Выбрать главу

Проходит два месяца.

Смешанная компания. Мы с Беллой встречаемся в квартире писателя Юлиу Эдлиса, в доме на углу Садовой и Поварской. Много людей, много выпито вина. Все в приподнятом настроении. Все хотят продолжения вечера. Вдруг Эдлис говорит:

— Ребята, пойдем в мастерскую к Мессереру. Это здесь рядом, на этой же улице.

Неожиданно все соглашаются. Я счастлив. Мы с Беллой возглавляем шествие. Я веду компанию прямо по проезжей части Поварской. Улица совершенно пустынна. Идем до моего дома — номер 20 на Поварской. Поднимаемся на лифте на шестой этаж, группами по четыре человека. Четыре подъема. У меня много разнообразных напитков. Замечаю, что гости находятся под впечатлением от мастерской. И Белла тоже…

Белла уезжает в Абхазию на выступления. Две недели томительного ожидания. Телефонный звонок:

— Я вас приглашаю в ресторан.

И мой ответ:

— Нет, это я вас приглашаю в ресторан.

Мы идем в ресторан Дома кино на Васильевской улице.

Обычно в подобной ситуации я что-то беспрерывно говорю своей спутнице и полностью завладеваю ее вниманием. Здесь происходит все наоборот — мне не удается вставить ни одного слова.

Мы едем ко мне в мастерскую.

И жизнь начинается сначала. Со своей новой страницы…

В том декабре и в том пространстве Душа моя отвергла зло, и все казались мне прекрасны, и быть иначе не могло.
Любовь к любимому есть нежность ко всем вблизи и вдалеке. Пульсировала бесконечность в груди, в запястье и в виске…

В первые дни нашего совпадения с Беллой мы отрезали себя от окружающего мира, погрузились в нирвану и, как сказано Высоцким, легли на дно, как подводная лодка, и позывных не подавали… Мы ни с кем не общались, никто не знал, где мы находимся.

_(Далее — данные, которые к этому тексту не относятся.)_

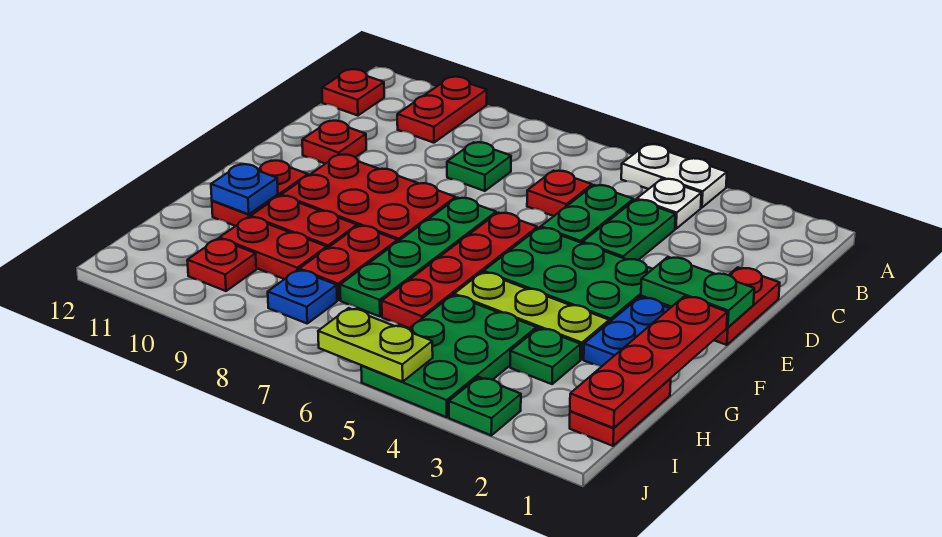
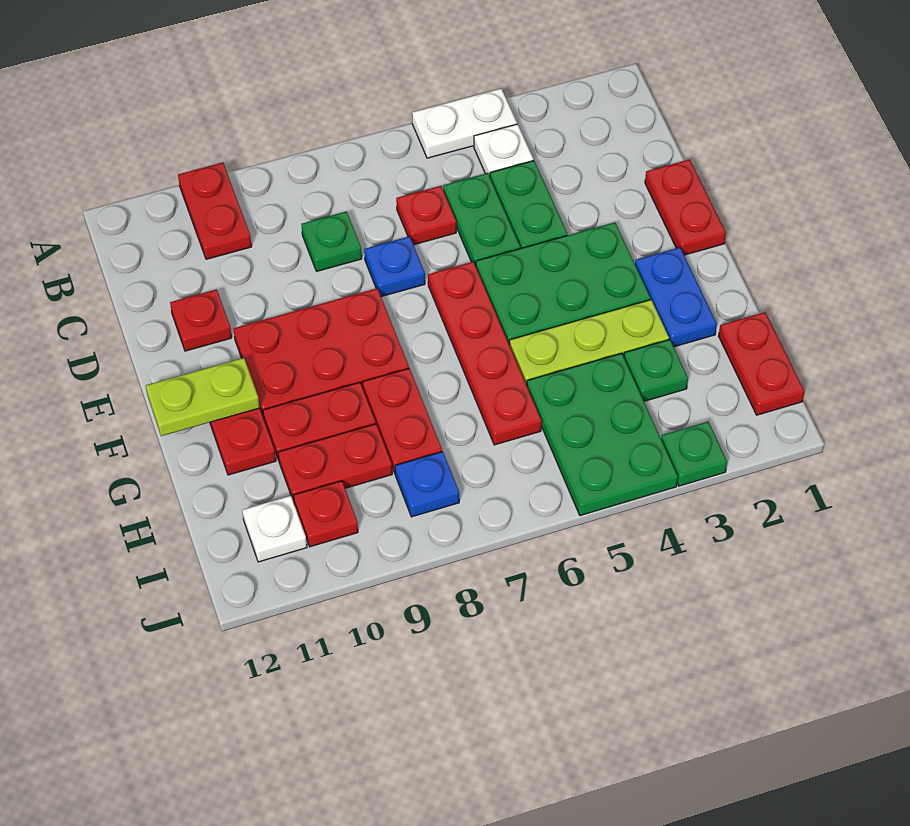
red 1x1 plate [322,69,384,116] -> none
green 1x2 plate [641,257,754,328] -> none
green 1x4 plate [340,198,496,317] -> none
red 1x4 plate [570,296,727,428] -> none
blue 1x1 plate [211,164,278,214] -> blue 1x1 plate moved to [364,236,425,297]
none -> white 1x1 plate [242,496,307,562]
lime 1x2 plate [318,308,433,382] -> lime 1x2 plate moved to [146,358,260,436]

На пятый день добровольного заточения Беллы в мастерской я, вернувшись из города, увидел на столе большой лист ватмана, исписанный стихами. Белла сидела рядом. Я прочитал стихи и был поражен — это были очень хорошие стихи, и они были посвящены мне. До этого я не читал стихов Беллы — так уж получилось. После знакомства с ней мне, конечно, захотелось прочитать, но я не стал этого делать, потому что не хотел сглазить наши нарождавшиеся отношения. Я предзнал, что Белла пишет прекрасные стихи, но не хотел, чтобы на мое чувство влиял литературный интерес к ее поэзии.

Я, конечно, очень обрадовался и стихам, и порыву, толкнувшему Беллу к их созданию. Я был переполнен радостью и бросился к ней…

И сразу же решил повесить эти стихи на стену. Схватил огромные реставрационные гвозди и прибил этот трепещущий лист бумаги со стихами к наклонному мансардному потолку мастерской. Листок как бы повис в воздухе, распятый этими гвоздями. Жизнь показала, что мое решение было правильным. Все тридцать шесть лет нашей совместной жизни листок провисел там, хотя потолок моей мастерской постоянно протекал и был весь в пятнах и разводах, которые коснулись и листа бумаги. Он и сейчас висит на этом самом месте.

Б.М.

Потом я вспомню, что была жива, зима была, и падал снег, жара стесняла сердце, влюблена была — в кого? во что? Был дом на Поварской (теперь зовут иначе)… День-деньской, ночь напролет я влюблена была — в кого? во что? В тот дом на Поварской, в пространство, что зовется мастерской художника. Художника дела влекли наружу, в стужу. Я ждала его шагов. Смеркался день в окне. Потом я вспомню, что казался мне труд ожиданья целью бытия, но и тогда соотносила я насущность чудной нежности — с тоской грядущею… А дом на Поварской — с немыслимым и неизбежным днем, когда я буду вспоминать о нем…

Белла всегда писала в каком-то неистовом порыве подлинного чувства.

Прохожий, мальчик, что ты? Мимо иди и не смотри мне вслед. Мной тот любим, кем я любима! К тому же знай: мне много лет.
Зрачков горячую угрюмость вперять в меня повремени: то смех любви, сверкнув, как юность, позолотил черты мои.